Monster Season Review: Revisiting the Roots of Real Horror

Advertisement

Netflix opened the month of October with a new season of its anthology series Monster.
This time it dives into the chilling life of one of the most notorious killers in the history of the United States.

The figure who inspired iconic horror works such as The Texas Chainsaw Massacre, The Silence of the Lambs, and Psycho turns this choice into a clever marketing move, but also into a fascinating opportunity to explore the cultural roots of the genre and examine how these stories were born out of a horrifying real reality.
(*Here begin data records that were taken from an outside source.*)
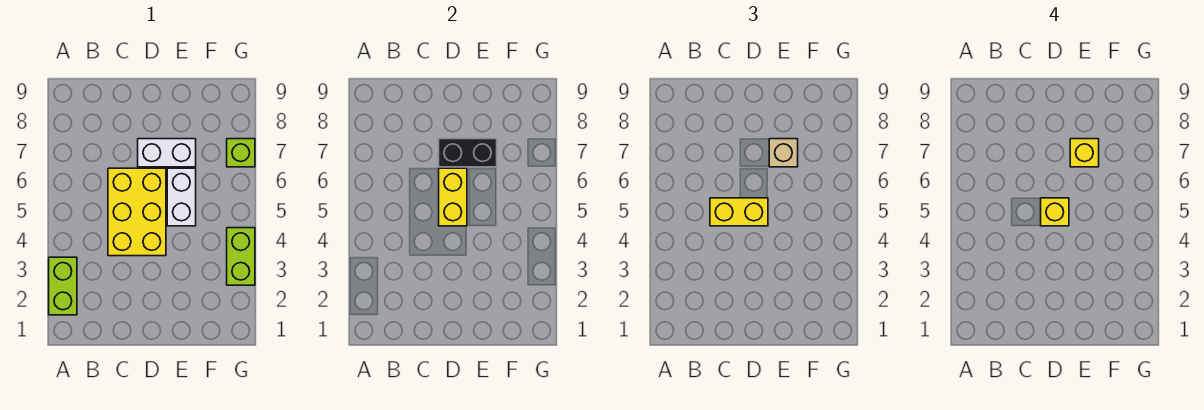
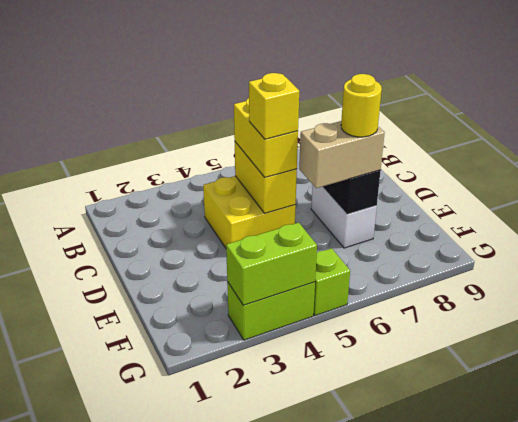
lime 1x2 brick [49,257,77,315] -> lime 1x2 brick moved to [226,223,317,305]
yellow 2x3 brick [108,168,166,256] -> yellow 2x2 brick [203,176,296,248]
yellow 1x2 brick [439,168,467,226] -> yellow 1x2 brick turned to [235,142,297,213]
white 1x2 brick [167,168,196,226] -> none
tan 1x1 brick [769,139,798,167] -> tan 1x2 brick [299,121,385,188]
yellow 1x1 brick [1070,139,1099,167] -> yellow 1x1 round brick [341,74,382,137]
lime 1x1 brick [227,139,255,167] -> lime 1x1 brick moved to [313,248,350,316]

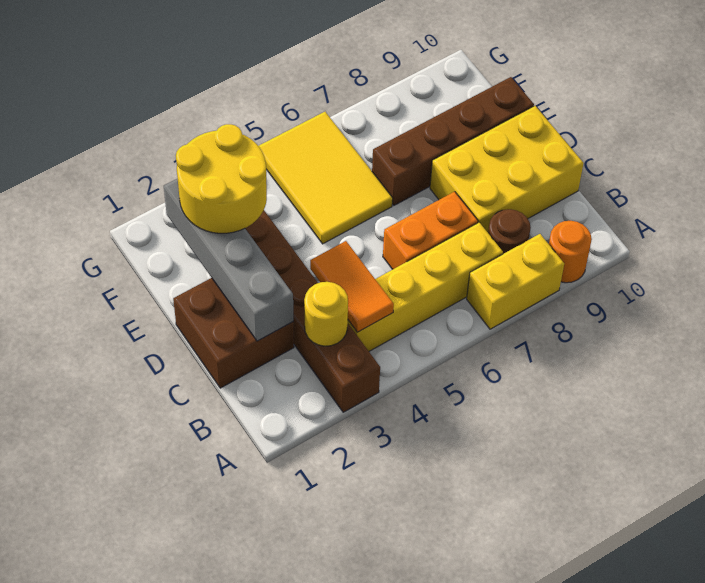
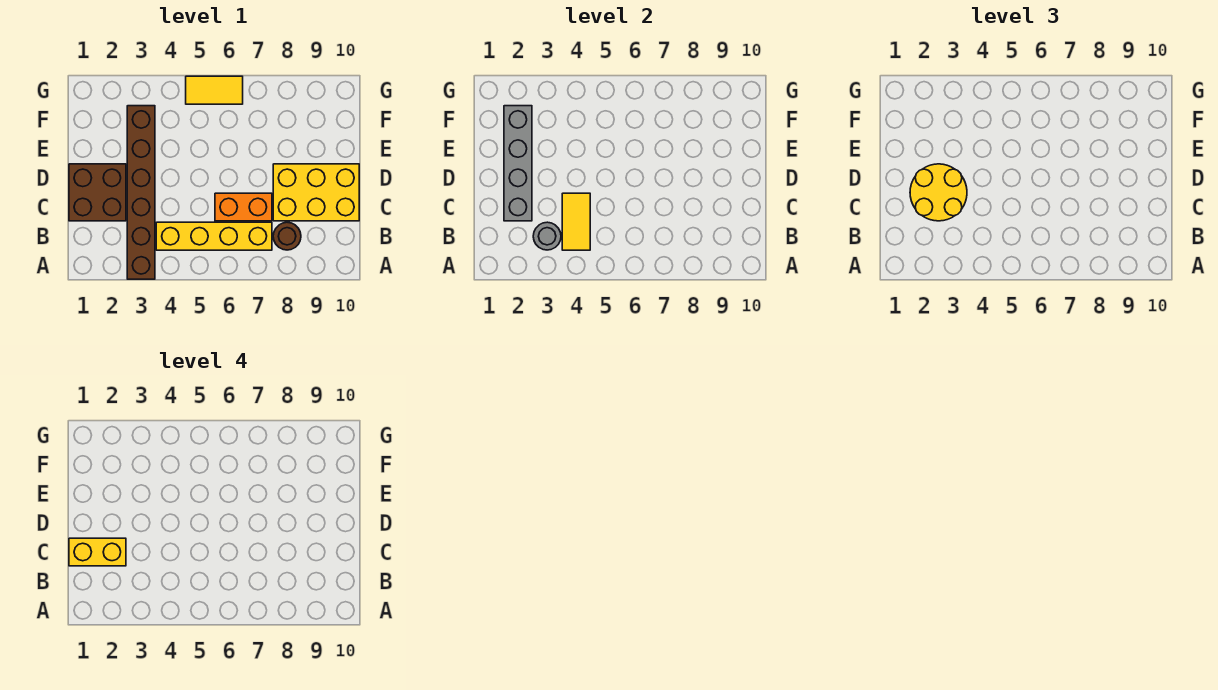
yellow 1x2 brick [467,234,564,329] -> yellow 1x2 brick moved to [69,538,126,566]
orange 1x1 round brick [549,221,592,283] -> none
yellow 1x1 round brick [304,282,348,346] -> grey 1x1 round brick [533,222,561,250]
orange 1x2 tile [310,241,394,332] -> yellow 1x2 tile [562,193,590,250]
yellow 2x2 round brick [176,124,267,233] -> yellow 2x2 round brick moved to [910,164,967,221]
yellow 2x3 tile [259,112,393,244] -> yellow 1x2 tile [186,76,243,104]
brown 1x4 brick [372,77,534,205] -> none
The third season arrives after two particularly successful seasons.
The first became a global phenomenon with more than a billion viewing hours and received numerous award nominations.
The second did not recreate the same achievement but reignited public discussion around the case and even led to renewed legal proceedings, which were ultimately rejected decades after the original crimes.

In the current season, the creators return to the roots of raw horror.
While the previous season focused mainly on social and media aspects, here the series dives back into the distorted mind of a real serial killer.
The series describes shocking acts carried out during the nineteen forties and fifties, including murders, grave robbing, the creation of furniture and household items from skin and bones, and the preservation of skulls.
These acts directly inspired Psycho and The Texas Chainsaw Massacre, and in an interesting move, both films become an integral part of the narrative itself.

The creators choose to weave the killer’s story together with the creation process of Psycho and with the figure of its director, creating a cinematic layer that adds a cultural dimension to the trilogy. Through this perspective, the central message of the season is delivered, that real horror does not hide in monsters, but in human beings themselves.
In one scene, it is stated that after witnessing unimaginable evil on a massive scale, classic monsters were no longer enough, and a new monster was found, one that is human.

Still, this season may be the least successful link in the trilogy.
The attempt to combine several timelines, including the killer’s life, the making of Psycho and The Texas Chainsaw Massacre, the story of the actor associated with Psycho, and even multiple references to a notorious figure from Nazi history, creates a burden that blurs the story.
Visually, the season is impressive and ambitious, but at times too scattered and confused, trying to say everything and in doing so losing its sharp edge.

Some of the confusion stems from the creative freedom taken in shaping the reality around the killer. Since only two murders attributed to him were definitively solved, the creators allow themselves to fill in the gaps with imagination, relying on the fact that he suffered from schizophrenia.
The result is a distorted world in which the boundary between reality and hallucination is not entirely clear, leaving a constant sense of doubt about what truly happened.

This season is an interesting but not always focused attempt to re examine the concept of evil through the lenses of culture, cinema, and society.
It touches on some of the darkest points of human society and on our attraction to horror, blood, and monsters.
It does so in a less precise manner than before, yet the abundance of characters and references to other killers and cinematic classics succeeds in emphasizing the lasting influence of this figure on the world of horror, on those who followed in reality, and on the cinematic impact of these acts.
Even as the weakest season so far, it leaves behind thought provoking material and a reminder that the real monsters in this world, as always, wear completely human faces.